For all $y \in R$, let $y * I_R : R \to R$ be the mapping defined by:
- $\forall z \in R: \map {\paren {y * I_R} } z = y * \map {I_R} z$
For all $y \in R$, let $I_R * y : R \to R$ be the mapping defined by:
- $\forall z \in R: \map {\paren {I_R * y} } z = \map {I_R} z * y$
Let $x \in R$ be a unit of $R$ with product inverse $x^{-1}$.
Then:
- $x * I_R$ is a bijection and $x^{-1} * I_R$ is the inverse of $x * I_R$
- $I_R * x$ is a bijection and $I_R * x^{-1}$ is the inverse of $I_R * x$
Proof
Consider the composite of $x * I_R$ with $x^{-1} * I_R$.

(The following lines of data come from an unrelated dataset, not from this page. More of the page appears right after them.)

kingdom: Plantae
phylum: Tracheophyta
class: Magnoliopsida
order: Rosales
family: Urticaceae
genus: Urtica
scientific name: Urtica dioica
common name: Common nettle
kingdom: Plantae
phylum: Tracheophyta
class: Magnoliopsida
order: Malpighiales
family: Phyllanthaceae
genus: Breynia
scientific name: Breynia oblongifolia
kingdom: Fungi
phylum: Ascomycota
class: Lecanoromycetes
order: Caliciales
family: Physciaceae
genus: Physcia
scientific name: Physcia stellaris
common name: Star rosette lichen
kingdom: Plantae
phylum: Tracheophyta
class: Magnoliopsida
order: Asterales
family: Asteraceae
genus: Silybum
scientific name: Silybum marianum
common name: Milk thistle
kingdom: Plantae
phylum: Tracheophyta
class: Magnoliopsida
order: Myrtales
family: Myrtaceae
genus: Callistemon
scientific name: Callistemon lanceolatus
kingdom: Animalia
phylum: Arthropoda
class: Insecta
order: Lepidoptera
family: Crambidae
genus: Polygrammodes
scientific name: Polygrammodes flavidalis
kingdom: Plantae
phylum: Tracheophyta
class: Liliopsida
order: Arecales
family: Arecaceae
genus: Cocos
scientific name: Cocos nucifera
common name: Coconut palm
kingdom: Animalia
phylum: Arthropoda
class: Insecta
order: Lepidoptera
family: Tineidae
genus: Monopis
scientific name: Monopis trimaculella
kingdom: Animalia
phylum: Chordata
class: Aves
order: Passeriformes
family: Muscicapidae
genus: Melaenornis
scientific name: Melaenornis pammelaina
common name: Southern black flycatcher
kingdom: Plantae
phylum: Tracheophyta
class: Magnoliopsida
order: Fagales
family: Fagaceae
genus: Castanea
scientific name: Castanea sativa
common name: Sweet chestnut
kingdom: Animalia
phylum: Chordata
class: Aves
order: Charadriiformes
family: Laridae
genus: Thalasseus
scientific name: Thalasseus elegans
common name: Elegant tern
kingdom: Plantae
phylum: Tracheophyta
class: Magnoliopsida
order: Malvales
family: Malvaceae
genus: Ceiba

| \(\ds \forall y \in R: \, \) | \(\ds \map {\paren {\paren {x * I_R} \circ \paren {x^{-1} * I_R} } } y\) | \(=\) | \(\ds \map {\paren {x * I_R} } {\map {\paren {x^{-1} * I_R} } y}\) | |||||||||||
| \(\ds \) | \(=\) | \(\ds \map {\paren {x * I_R} } {x^{-1} * y}\) | ||||||||||||
| \(\ds \) | \(=\) | \(\ds x * \paren {x^{-1} * y}\) | ||||||||||||
| \(\ds \) | \(=\) | \(\ds \paren {x * x^{-1} } * y\) | ||||||||||||
| \(\ds \) | \(=\) | \(\ds y\) | ||||||||||||
| \(\ds \) | \(=\) | \(\ds \map {I_R} y\) |
From Equality of Mappings, $\paren {x * I_R} \circ \paren {x^{-1} * I_R} = I_R$.
Consider the composite of $x^{-1} * I_R$ with $x * I_R$.
| \(\ds \forall y \in R: \, \) | \(\ds \map {\paren {\paren {x^{-1} * I_R} \circ \paren {x * I_R} } } y\) | \(=\) | \(\ds \map {\paren {x^{-1} * I_R} } {\map {\paren {x * I_R} } y}\) | |||||||||||
| \(\ds \) | \(=\) | \(\ds \map {\paren {x^{-1} * I_R} } {x * y}\) | ||||||||||||
| \(\ds \) | \(=\) | \(\ds x^{-1} * \paren {x * y}\) | ||||||||||||
| \(\ds \) | \(=\) | \(\ds \paren {x^{-1} * x} * y\) | ||||||||||||
| \(\ds \) | \(=\) | \(\ds y\) | ||||||||||||
| \(\ds \) | \(=\) | \(\ds \map {I_R} y\) |
From Equality of Mappings, $\paren {x^{-1} * I_R} \circ \paren {x * I_R} = I_R$.
Hence $x * I_R$ has a left inverse and a right inverse.
From definition 2 of bijection, $x * I_R$ is a bijection and the inverse is $x^{-1} * I_R$.
Similarly, $I_R * x$ is a bijection and the inverse is $I_R * x^{-1}$.
$\blacksquare$